Pomodo
HomeTeknologiBisnisSainsFinansial

Aalo Atomics Kembangkan Reaktor Nuklir Modular untuk Pusat Data AI

Bisnis
Startup dan Kewirausahaan
startups (7mo ago) startups (7mo ago)
22 Agt 2025
163 dibaca
2 menit
Aalo Atomics Kembangkan Reaktor Nuklir Modular untuk Pusat Data AI

Rangkuman 15 Detik

Aalo Atomics telah mengamankan $100 juta untuk menyelesaikan reaktor Aalo-X di Idaho National Laboratory.
Reaktor Aalo-X dirancang untuk memenuhi kebutuhan energi dari data center dan akan menjadi reaktor nuklir pertama di AS yang beroperasi dalam beberapa dekade.
Aalo Atomics berfokus pada pengembangan reaktor modular untuk meningkatkan efisiensi dan menurunkan biaya energi.
Aalo Atomics, perusahaan energi nuklir maju yang berbasis di Austin, AS, telah berhasil menggalang dana sebesar 100 juta dolar AS dalam pendanaan Seri B mereka. Dana besar ini penting untuk menyelesaikan pembangunan reaktor nuklir skala penuh pertama mereka, Aalo-X, yang direncanakan akan berlokasi di Idaho National Laboratory. Proyek Aalo-X bukan hanya sebuah reaktor uji coba kecil, melainkan pembangkit listrik yang mampu menghasilkan energi sebesar 10 MWe.
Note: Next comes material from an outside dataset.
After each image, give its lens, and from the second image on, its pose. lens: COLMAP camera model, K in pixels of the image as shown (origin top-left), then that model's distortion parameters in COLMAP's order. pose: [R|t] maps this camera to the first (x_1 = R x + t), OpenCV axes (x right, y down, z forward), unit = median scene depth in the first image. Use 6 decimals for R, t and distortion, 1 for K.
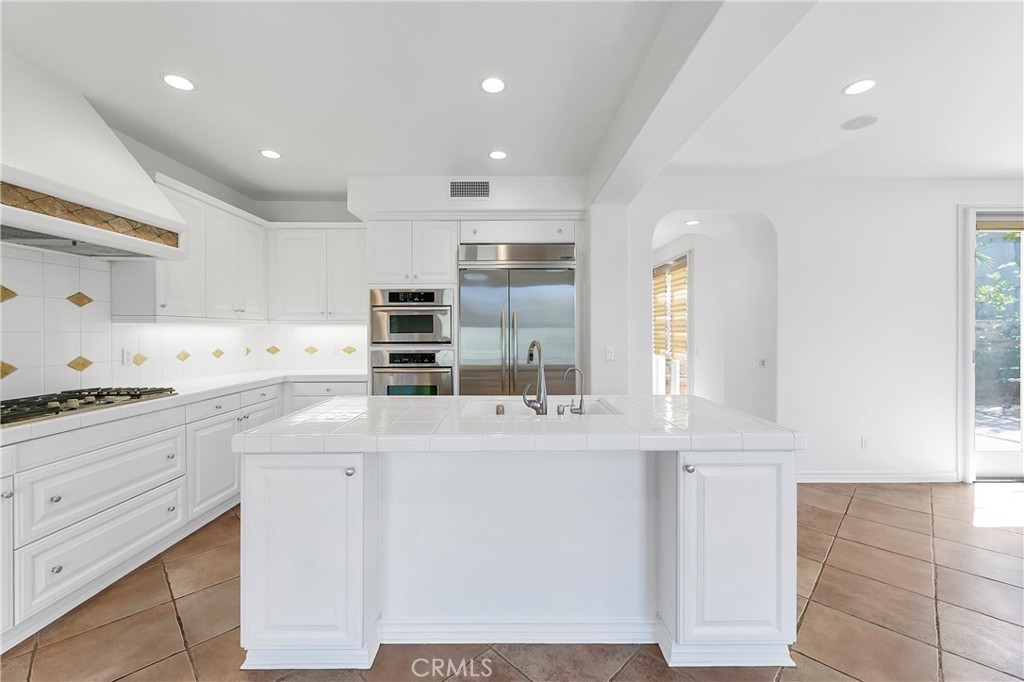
lens RADIAL K [[418.1, 0, 513.1], [0, 418.1, 329.3], [0, 0, 1]] dist [0.000718, 0.000346]
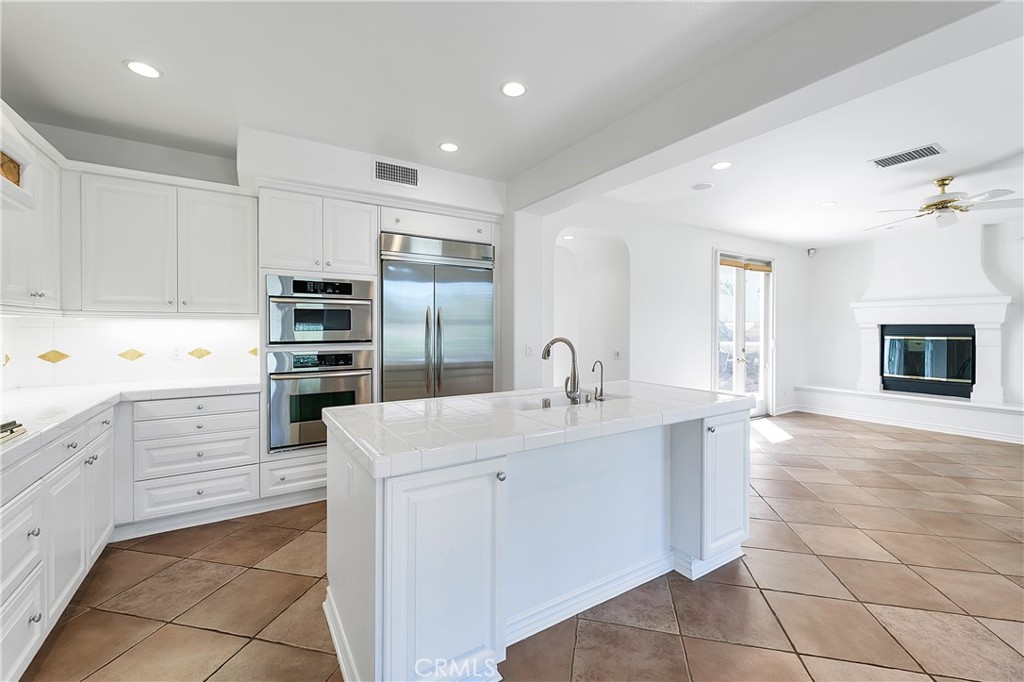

Aalo Atomics menargetkan reaktor ini untuk dapat mencapai tahap cold criticality pada Juli 2026, yang merupakan langkah penting dalam memulai operasi reaktor nuklir. Salah satu hal yang membedakan proyek ini adalah rencana membangun pusat data eksperimental yang langsung berdampingan dan dirancang bersamaan dengan reaktor Aalo-X. Ini akan menjadi yang pertama di dunia dimana reaktor nuklir dan pusat data dibangun secara terintegrasi untuk memenuhi kebutuhan energi besar yang dibutuhkan oleh kecerdasan buatan. Perusahaan menegaskan bahwa kecepatan pembangunan reaktor modular ini jauh lebih cepat dibandingkan proyek nuklir tradisional yang biasanya berjalan lambat. Mereka fokus membuktikan bahwa reaktor yang diproduksi di pabrik bisa memberikan solusi energi yang lebih murah, andal, dan fleksibel bagi berbagai sektor. Selain pasar pusat data, Aalo Atomics berencana memperluas ke sektor utilitas dan industri dengan mengembangkan model reaktor yang lebih besar dan efisien di masa depan, dengan target biaya produksi energi yang dapat bersaing di 3 sen per kilowatt-jam.

Analisis Ahli

Jane Doe (Nuklir Specialist)
Inisiatif Aalo Atomics bisa menjadi game changer dalam industri nuklir modular, terutama dengan pendekatan co-located data center yang memberi efisiensi tinggi dalam penggunaan energi.
Dr. John Smith (Energi Terbarukan)
Pendanaan besar dan fokus pada kecepatan pembangunan sudah tepat, tapi mereka perlu memperhatikan risiko keselamatan dan regulasi agar proyek ini bisa sukses secara berkelanjutan.